THE STIGMA OF SEXUAL ORIENTATION

As Jennings started at Harvard, the AIDS epidemic raged in the background, with gay men in particular being targeted as fueling the public health crisis.

Higonnet said that Harvard was not particularly welcoming to gay students at the time, adding that he remembers “being surprised by [Jennings’] determination and resolve to be openly gay throughout his life.”

“You would have expected him to be very quiet about this in general fear of retribution. He was not,” Higonnet said.

But Jennings was certainly not silent. In 1982 he directed two plays in which the reviewer criticized his direction, writing that “Jennings let extreme political leftism overshadow the acting.”

Undeterred, two years later Jennings directed “Vieux Carre” by Tennessee Williams, a play set in the South with overt references to homosexuality.

In addition to Higonnet, Jennings cited English Professor Joseph A. Boone—the first openly gay professor at Harvard—as a source of inspiration.

“I am deeply touched that I could have been some sort of positive image and role model,” Boone said.

According to Boone, Harvard in 1985 “was a very curious place”—Harvard maintained a “showy, gentlemanly atmosphere,” held over from another generation.

Boone added that though the school was not supportive of gay students or faculty, it was “fine for people to have alternative lifestyles as long as they weren’t explicit about it.”

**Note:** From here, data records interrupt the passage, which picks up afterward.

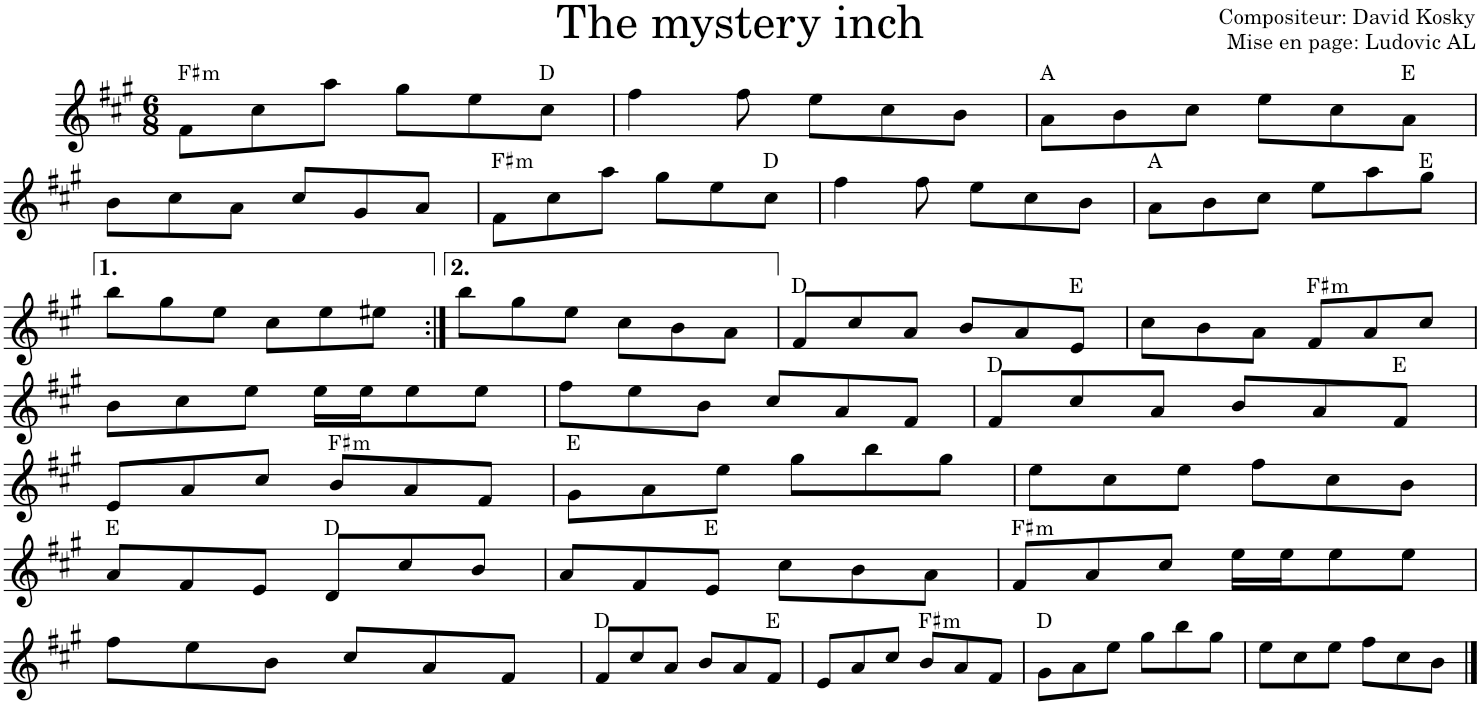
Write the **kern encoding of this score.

**kern	**harte
*part1	*part1
*staff1	*
*I"Violon	*
*I'Vln.	*
*clefG2	*
*k[f#c#g#]	*
*M6/8	*
=1	=1
!	!LO:H:kt=m
8f#\L	F#:min
8cc#\	.
8aa\J	.
8gg#\L	.
8ee\	.
8cc#\J	D:maj
=2	=2
4ff#\	.
8ff#\	.
8ee\L	.
8cc#\	.
8b\J	.
=3	=3
8a\L	A:maj
8b\	.
8cc#\J	.
8ee\L	.
8cc#\	.
8a\J	E:maj
!!LO:LB:g=z
=4	=4
8b\L	.
8cc#\	.
8a\J	.
8cc#/L	.
8g#/	.
8a/J	.
=5	=5
!	!LO:H:kt=m
8f#\L	F#:min
8cc#\	.
8aa\J	.
8gg#\L	.
8ee\	.
8cc#\J	D:maj
=6	=6
4ff#\	.
8ff#\	.
8ee\L	.
8cc#\	.
8b\J	.
=7	=7
8a\L	A:maj
8b\	.
8cc#\J	.
8ee\L	.
8aa\	.
8gg#\J	E:maj
!!LO:LB:g=z
=8	=8
8bb\L	.
8gg#\	.
8ee\J	.
8cc#\L	.
8ee\	.
8ee#X\J	.
=9:|!	=9:|!
8bb\L	.
8gg#\	.
8ee\J	.
8cc#\L	.
8b\	.
8a\J	.
=10	=10
8f#/L	D:maj
8cc#/	.
8a/J	.
8b/L	.
8a/	.
8e/J	E:maj
=11	=11
8cc#\L	.
8b\	.
8a\J	.
!	!LO:H:kt=m
8f#/L	F#:min
8a/	.
8cc#/J	.
!!LO:LB:g=z
=12	=12
8b\L	.
8cc#\	.
8ee\J	.
16ee\LL	.
16ee\J	.
8ee\	.
8ee\J	.
=13	=13
8ff#\L	.
8ee\	.
8b\J	.
8cc#/L	.
8a/	.
8f#/J	.
=14	=14
8f#/L	D:maj
8cc#/	.
8a/J	.
8b/L	.
8a/	.
8f#/J	E:maj
!!LO:LB:g=z
=15	=15
8e/L	.
8a/	.
8cc#/J	.
!	!LO:H:kt=m
8b/L	F#:min
8a/	.
8f#/J	.
=16	=16
8g#\L	E:maj
8a\	.
8ee\J	.
8gg#\L	.
8bb\	.
8gg#\J	.
=17	=17
8ee\L	.
8cc#\	.
8ee\J	.
8ff#\L	.
8cc#\	.
8b\J	.
!!LO:LB:g=z
=18	=18
8a/L	E:maj
8f#/	.
8e/J	.
8d/L	D:maj
8cc#/	.
8b/J	.
=19	=19
8a/L	.
8f#/	.
8e/J	E:maj
8cc#\L	.
8b\	.
8a\J	.
=20	=20
!	!LO:H:kt=m
8f#/L	F#:min
8a/	.
8cc#/J	.
16ee\LL	.
16ee\J	.
8ee\	.
8ee\J	.
!!LO:LB:g=z
=21	=21
8ff#\L	.
8ee\	.
8b\J	.
8cc#/L	.
8a/	.
8f#/J	.
=22	=22
8f#/L	D:maj
8cc#/	.
8a/J	.
8b/L	.
8a/	.
8f#/J	E:maj
=23	=23
8e/L	.
8a/	.
8cc#/J	.
!	!LO:H:kt=m
8b/L	F#:min
8a/	.
8f#/J	.
=24	=24
8g#\L	D:maj
8a\	.
8ee\J	.
8gg#\L	.
8bb\	.
8gg#\J	.
=25	=25
8ee\L	.
8cc#\	.
8ee\J	.
8ff#\L	.
8cc#\	.
8b\J	.
==	==
*-	*-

Boone said he felt that he had to “tip-toe around and separate [his] lives completely.”

Rhonda Wittels ’79—who serves as president of the Harvard Gay and Lesbian Caucus, which was founded in 1984—said that she felt welcome at the College. But Wittels qualified this sentiment.

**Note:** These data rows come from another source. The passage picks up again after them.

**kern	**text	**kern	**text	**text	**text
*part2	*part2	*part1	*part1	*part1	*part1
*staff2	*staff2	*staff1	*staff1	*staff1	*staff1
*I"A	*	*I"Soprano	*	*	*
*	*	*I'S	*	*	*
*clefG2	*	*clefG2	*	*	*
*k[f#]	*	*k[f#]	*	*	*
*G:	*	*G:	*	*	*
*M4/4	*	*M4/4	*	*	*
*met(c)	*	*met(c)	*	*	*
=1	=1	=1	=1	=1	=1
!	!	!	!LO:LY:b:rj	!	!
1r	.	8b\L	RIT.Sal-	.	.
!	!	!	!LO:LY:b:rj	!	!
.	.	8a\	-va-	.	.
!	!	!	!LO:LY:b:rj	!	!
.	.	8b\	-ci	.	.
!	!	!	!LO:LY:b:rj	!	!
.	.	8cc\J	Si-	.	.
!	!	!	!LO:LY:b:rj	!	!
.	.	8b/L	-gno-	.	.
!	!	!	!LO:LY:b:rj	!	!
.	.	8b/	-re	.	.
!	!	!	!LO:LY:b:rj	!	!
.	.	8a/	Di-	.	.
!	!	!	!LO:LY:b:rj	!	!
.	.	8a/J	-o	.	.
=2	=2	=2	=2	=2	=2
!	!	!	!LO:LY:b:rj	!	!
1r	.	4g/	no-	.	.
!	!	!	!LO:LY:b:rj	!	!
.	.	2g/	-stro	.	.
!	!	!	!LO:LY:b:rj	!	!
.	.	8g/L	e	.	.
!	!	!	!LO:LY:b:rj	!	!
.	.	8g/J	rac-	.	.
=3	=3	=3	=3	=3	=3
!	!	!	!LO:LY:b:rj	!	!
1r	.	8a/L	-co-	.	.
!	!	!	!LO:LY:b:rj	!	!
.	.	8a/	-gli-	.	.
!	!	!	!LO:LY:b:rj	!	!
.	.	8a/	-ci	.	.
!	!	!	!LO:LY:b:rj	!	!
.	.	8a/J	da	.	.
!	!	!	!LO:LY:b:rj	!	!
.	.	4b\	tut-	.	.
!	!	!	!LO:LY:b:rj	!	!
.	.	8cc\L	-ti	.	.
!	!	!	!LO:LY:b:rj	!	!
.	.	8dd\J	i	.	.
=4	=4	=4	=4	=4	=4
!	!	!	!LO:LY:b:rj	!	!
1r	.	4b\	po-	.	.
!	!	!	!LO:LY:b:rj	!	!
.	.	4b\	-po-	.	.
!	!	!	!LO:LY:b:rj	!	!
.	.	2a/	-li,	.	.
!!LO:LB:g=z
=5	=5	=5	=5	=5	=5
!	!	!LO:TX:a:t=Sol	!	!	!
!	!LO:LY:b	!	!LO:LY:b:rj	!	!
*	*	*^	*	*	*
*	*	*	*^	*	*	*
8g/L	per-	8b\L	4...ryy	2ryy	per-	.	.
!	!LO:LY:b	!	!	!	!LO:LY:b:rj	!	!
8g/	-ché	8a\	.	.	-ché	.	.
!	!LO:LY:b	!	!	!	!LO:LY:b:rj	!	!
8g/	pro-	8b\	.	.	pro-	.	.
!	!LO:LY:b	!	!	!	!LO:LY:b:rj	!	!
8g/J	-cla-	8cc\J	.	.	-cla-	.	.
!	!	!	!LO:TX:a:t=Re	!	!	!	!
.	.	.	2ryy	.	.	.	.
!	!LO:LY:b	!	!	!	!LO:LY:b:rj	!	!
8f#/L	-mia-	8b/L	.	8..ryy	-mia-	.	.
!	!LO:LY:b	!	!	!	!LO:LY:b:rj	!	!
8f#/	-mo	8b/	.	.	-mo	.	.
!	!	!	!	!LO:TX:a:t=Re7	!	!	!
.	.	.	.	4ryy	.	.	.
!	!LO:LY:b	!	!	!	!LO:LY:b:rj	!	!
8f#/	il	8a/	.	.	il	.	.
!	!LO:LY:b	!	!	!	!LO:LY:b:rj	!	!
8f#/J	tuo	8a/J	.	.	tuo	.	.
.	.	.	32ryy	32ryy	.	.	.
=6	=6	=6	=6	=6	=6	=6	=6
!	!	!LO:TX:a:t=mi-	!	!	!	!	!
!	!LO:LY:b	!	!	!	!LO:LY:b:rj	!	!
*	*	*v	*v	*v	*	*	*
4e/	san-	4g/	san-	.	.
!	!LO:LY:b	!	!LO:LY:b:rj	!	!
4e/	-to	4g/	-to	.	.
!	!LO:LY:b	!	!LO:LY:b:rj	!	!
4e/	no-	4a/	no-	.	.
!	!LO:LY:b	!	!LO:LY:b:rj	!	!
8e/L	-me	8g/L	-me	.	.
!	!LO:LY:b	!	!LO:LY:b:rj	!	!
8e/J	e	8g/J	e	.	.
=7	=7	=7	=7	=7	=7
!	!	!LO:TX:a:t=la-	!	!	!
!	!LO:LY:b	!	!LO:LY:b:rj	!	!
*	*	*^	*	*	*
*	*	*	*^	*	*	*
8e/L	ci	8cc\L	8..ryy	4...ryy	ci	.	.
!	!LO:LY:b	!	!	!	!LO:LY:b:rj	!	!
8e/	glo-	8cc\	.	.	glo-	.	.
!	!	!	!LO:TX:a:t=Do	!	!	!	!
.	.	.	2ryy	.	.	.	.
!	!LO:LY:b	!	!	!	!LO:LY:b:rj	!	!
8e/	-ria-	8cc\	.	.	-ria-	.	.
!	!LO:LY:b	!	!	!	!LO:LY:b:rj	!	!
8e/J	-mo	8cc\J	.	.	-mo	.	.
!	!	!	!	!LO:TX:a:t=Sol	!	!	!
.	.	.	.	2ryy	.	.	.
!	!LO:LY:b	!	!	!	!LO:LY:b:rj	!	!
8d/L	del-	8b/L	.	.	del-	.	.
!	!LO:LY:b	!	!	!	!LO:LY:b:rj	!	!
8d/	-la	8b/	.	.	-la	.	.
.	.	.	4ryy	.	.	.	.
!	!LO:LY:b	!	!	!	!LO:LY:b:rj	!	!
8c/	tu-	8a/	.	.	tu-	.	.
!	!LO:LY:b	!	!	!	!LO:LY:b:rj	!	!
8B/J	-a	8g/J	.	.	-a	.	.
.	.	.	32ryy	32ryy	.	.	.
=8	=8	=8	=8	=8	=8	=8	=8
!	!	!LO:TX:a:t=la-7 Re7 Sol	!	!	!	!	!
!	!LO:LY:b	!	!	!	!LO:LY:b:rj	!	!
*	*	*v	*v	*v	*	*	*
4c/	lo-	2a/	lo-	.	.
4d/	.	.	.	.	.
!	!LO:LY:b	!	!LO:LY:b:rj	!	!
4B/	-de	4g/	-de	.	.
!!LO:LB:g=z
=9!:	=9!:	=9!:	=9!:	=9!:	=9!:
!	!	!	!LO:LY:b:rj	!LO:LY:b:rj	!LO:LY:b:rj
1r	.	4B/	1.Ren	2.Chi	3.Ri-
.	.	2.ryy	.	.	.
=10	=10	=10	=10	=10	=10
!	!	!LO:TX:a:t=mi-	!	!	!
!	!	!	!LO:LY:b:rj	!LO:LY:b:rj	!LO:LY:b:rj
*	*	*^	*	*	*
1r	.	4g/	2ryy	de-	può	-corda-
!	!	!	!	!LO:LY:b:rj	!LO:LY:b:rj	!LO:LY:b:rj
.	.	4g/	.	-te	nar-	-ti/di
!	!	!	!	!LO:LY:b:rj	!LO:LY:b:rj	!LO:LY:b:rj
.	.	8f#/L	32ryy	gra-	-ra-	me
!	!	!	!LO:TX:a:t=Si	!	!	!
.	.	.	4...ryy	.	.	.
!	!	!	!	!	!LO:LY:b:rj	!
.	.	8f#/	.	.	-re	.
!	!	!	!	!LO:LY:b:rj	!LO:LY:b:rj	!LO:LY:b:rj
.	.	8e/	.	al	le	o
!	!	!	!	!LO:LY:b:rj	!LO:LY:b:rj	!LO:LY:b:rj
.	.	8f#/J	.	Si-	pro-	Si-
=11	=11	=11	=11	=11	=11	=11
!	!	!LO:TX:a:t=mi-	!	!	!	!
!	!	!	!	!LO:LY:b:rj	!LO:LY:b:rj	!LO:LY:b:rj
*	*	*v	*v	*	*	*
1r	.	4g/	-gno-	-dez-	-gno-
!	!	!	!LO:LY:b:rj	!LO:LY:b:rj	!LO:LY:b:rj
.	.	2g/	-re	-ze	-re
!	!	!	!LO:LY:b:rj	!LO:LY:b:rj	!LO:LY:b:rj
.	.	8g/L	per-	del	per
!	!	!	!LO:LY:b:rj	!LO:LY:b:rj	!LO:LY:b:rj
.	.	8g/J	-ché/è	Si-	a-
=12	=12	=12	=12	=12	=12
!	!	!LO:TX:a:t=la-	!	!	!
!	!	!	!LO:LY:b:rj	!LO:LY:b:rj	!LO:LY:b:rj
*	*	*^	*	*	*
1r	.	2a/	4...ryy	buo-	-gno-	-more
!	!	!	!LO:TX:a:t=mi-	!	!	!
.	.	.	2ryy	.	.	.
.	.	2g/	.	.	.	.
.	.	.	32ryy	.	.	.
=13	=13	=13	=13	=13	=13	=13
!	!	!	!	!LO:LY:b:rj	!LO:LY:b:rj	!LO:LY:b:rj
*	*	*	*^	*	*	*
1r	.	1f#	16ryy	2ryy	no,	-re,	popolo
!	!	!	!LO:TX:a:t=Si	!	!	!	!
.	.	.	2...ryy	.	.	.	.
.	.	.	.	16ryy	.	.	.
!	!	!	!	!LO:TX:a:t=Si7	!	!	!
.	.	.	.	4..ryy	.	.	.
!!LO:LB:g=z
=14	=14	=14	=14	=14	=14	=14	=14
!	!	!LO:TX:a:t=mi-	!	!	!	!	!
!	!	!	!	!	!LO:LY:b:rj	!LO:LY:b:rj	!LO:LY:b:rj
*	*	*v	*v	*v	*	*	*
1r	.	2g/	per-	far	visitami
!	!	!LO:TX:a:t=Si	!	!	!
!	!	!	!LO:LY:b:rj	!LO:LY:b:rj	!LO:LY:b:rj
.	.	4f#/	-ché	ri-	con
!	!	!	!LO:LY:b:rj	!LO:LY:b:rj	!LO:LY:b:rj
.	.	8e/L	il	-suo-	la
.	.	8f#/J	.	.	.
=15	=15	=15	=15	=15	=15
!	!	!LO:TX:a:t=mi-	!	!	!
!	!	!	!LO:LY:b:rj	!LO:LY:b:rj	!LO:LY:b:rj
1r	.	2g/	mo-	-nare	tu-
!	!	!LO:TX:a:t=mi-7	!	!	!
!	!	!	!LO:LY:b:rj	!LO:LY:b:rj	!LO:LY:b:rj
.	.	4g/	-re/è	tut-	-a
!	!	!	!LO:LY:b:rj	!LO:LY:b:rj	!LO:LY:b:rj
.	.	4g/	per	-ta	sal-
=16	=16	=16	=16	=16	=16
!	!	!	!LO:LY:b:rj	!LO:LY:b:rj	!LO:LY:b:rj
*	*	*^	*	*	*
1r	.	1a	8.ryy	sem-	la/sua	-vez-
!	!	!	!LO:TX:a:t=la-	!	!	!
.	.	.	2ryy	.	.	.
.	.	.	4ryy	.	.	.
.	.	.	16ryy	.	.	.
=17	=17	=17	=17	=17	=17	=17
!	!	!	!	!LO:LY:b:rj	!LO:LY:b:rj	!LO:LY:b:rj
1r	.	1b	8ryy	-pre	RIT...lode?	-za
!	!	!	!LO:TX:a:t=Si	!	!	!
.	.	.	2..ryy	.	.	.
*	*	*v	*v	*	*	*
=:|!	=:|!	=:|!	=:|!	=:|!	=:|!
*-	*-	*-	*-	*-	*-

“The freedom we had in the 70s might have been squelched in the 80s, when everyone was trying to go to business school,” she said.

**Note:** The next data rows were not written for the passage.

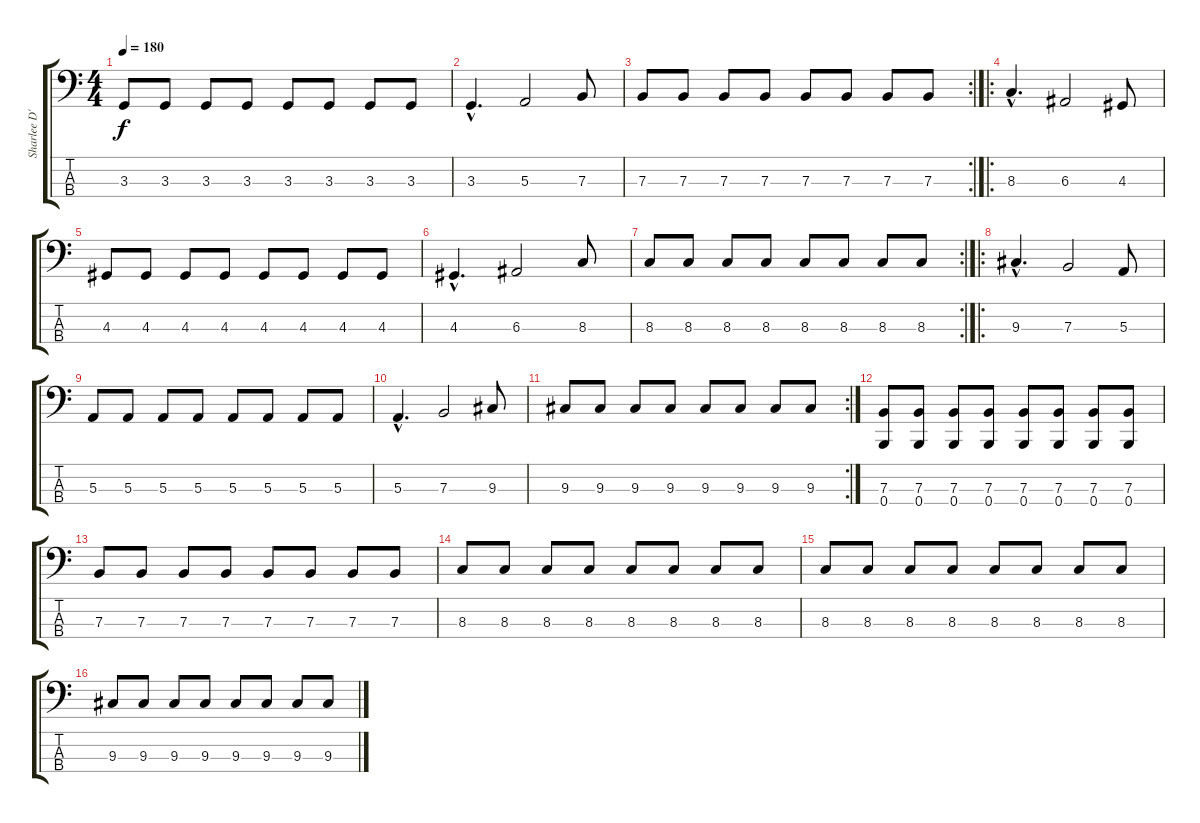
\track ("Sharlee D'Angelo" "Sharlee D'") {instrument electricbasspick}
\staff {score tabs}
\tuning (D2 A1 E1 B0) {hide}
\ts (4 4)
\tempo 180
\clef f4
\ks c
3.3.8{dy f} 3.3.8 3.3.8 3.3.8 3.3.8 3.3.8 3.3.8 3.3.8 |
3.3{hac}.4{d} 5.3.2 7.3.8 |
\rc 2
7.3.8 7.3.8 7.3.8 7.3.8 7.3.8 7.3.8 7.3.8 7.3.8 |
\ro
8.3{hac}.4{d} 6.3.2 4.3.8 |
4.3.8 4.3.8 4.3.8 4.3.8 4.3.8 4.3.8 4.3.8 4.3.8 |
4.3{hac}.4{d} 6.3.2 8.3.8 |
\rc 2
8.3.8 8.3.8 8.3.8 8.3.8 8.3.8 8.3.8 8.3.8 8.3.8 |
\ro
9.3{hac}.4{d} 7.3.2 5.3.8 |
5.3.8 5.3.8 5.3.8 5.3.8 5.3.8 5.3.8 5.3.8 5.3.8 |
5.3{hac}.4{d} 7.3.2 9.3.8 |
\rc 2
9.3.8 9.3.8 9.3.8 9.3.8 9.3.8 9.3.8 9.3.8 9.3.8 |
(7.3 0.4).8 (7.3 0.4).8 (7.3 0.4).8 (7.3 0.4).8 (7.3 0.4).8 (7.3 0.4).8 (7.3 0.4).8 (7.3 0.4).8 |
7.3.8 7.3.8 7.3.8 7.3.8 7.3.8 7.3.8 7.3.8 7.3.8 |
8.3.8 8.3.8 8.3.8 8.3.8 8.3.8 8.3.8 8.3.8 8.3.8 |
8.3.8 8.3.8 8.3.8 8.3.8 8.3.8 8.3.8 8.3.8 8.3.8 |
9.3.8 9.3.8 9.3.8 9.3.8 9.3.8 9.3.8 9.3.8 9.3.8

In his graduation speech, Jennings asked his classmates to consider whether a Harvard education was a privilege or a responsibility.

For Jennings, an education at Harvard was a mandate to help less-privileged people, he said.

To that end, Jennings went into teaching, though he said that he did not expect the field would allow him to fulfill a commitment to future generations.

CHANGING HISTORY?

Harvard has had an ambivalent history in LGBT issues. In 1920, there was a mass expulsion of gay students at Harvard.

And until the 1970s, LGBT students “lived on a campus that probably had a climate more akin to that of 1920 than that of today,” Jennings wrote in an op-ed for The Crimson in 2008.

But Jennings said that Harvard has made strides to better serve LGBT students. Jennings helped the Harvard Gay and Lesbian Caucus raise $1.5 million to establish the first endowed professorship in LGBT studies in the country.

Still, Harvard has a long way to go, Jennings said.

According to Boone, Harvard has a difficult time knowing when it is behind. “Because it represents so much tradition it moves slowly,” he said.

Jennings noted that several universities have significant staff dedicated to serving the needs of LGBT students.

“It’s a little bit of an embarrassment” for Harvard, as well as an obstacle in recruiting talented LGBT students who do not perceive Harvard as being particularly gay-friendly,” Jennings said.

“There’s still a little bit of arrogance and the perception that, ‘We’re Harvard; everyone wants to come here,’” he added.